Un assaggio – La temperanza è la più inattuale delle virtù. Eppure, in questo consiste la sua forza:  non essere solo fuori tempo ma stridere contro il tempo che stiamo vivendo. Contro i sistemi di valore oggi imperanti. Davanti a poteri che non tollerano vincoli – e fanno di tutto per rimuoverli – l’appello alla temperanza non può che suonare scandaloso, se non eversivo. Un atto di opposizione guardato con sospetto. Privato della cittadinanza tedesca e costretto all’esilio, Thomas Mann, Nel settembre del 1937, fonda una rivista, il cui titolo è già un manifesto: «Maß und Wert», Misura e valore. L’editoriale di presentazione, il Vorwort, è uno dei vertici del Mann pubblicista politico. Dice pressoché tutto del nostro problema. Ironizza sulla retorica pseudo-rivoluzionaria dell’attacco e dello slancio opponendogli il concetto musicale di misura come antidoto luminoso alla regressione barbarica verso l’informe che suggestiona ed eccita la nazione tedesca. Agli occhi del grande borghese Mann, il fascismo –  l’hitlerismo – si presenta volgare, dozzinale, oltre che falso. Mann si affretta a precisare che la misura non va intesa come moderazione o peggio mediocrità: è evidente che rivendicare il valore della misura, dopo almeno un secolo di dileggio di tutto ciò che sia riconducibile alla temperanza e nel pieno di un’euforia collettiva prossima al più tragico degli esiti, non deve essere per niente facile. Che la misura non sia un argomento sufficiente a mobilitare le masse, addottrinate da parole d’ordine incendiarie, è irrilevante.
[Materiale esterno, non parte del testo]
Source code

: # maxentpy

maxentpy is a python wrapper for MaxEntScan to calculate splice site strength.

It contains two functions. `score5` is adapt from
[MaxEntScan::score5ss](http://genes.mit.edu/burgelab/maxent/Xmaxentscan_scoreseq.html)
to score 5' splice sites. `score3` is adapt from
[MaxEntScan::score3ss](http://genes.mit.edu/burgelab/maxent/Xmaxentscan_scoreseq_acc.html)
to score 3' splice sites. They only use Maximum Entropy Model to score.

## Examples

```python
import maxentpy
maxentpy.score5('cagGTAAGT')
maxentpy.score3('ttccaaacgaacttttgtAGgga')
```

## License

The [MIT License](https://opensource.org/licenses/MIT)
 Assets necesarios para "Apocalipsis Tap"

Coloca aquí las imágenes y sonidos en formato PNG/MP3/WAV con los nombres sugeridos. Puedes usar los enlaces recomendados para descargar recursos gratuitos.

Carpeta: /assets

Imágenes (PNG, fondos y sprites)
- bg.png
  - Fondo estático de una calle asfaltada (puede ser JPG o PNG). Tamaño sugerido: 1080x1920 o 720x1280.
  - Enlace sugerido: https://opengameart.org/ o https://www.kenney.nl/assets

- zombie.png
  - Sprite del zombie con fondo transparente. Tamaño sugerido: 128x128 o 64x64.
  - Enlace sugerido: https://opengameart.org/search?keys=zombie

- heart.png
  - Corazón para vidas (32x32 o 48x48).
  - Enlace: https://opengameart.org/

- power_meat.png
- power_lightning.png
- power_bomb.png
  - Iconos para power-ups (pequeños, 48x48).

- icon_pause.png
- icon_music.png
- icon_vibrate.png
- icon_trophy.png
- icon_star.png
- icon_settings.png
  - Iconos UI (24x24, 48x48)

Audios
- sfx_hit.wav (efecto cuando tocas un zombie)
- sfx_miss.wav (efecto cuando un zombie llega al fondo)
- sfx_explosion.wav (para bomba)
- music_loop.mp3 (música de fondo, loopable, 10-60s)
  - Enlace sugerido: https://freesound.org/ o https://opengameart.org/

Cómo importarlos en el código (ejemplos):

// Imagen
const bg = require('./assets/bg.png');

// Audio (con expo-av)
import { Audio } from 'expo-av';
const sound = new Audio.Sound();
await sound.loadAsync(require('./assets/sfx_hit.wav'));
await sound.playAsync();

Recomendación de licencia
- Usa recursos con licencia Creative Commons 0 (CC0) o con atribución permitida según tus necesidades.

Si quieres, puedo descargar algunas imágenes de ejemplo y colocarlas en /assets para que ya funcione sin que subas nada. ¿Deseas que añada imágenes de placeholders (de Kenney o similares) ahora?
Anzi, Segna un punto a suo favore: funzione della virtù e contenere le pulsioni autodistruttive, non alimentare il fuoco. Nessuna analogia è lecita. Ma quando il mondo, come in questo momento, è in fiamme e il diritto internazionale sospeso, diventa quasi inevitabile che il pensiero corra alle pagine di Mann.

Leggerlo perché – Leggerlo perché è un libro che fa bene alla salute e all’anima. Breve ma intensissimo negli stimoli e nei richiami, delizioso nella scrittura dotta ma coinvolgente nella chiarezza espositiva. Le parole controtempo sono una palestra contro l’atrofia del muscolo pensante. Il rigore del pensiero e della riflessione, della regola, della sobrietà, l’eleganza del gesto controllato: temperanza contro trasandatezza, contro istinto smodato e scellerato. Non è rinuncia, è dominio dell’equilibrio personale, sociale, politico.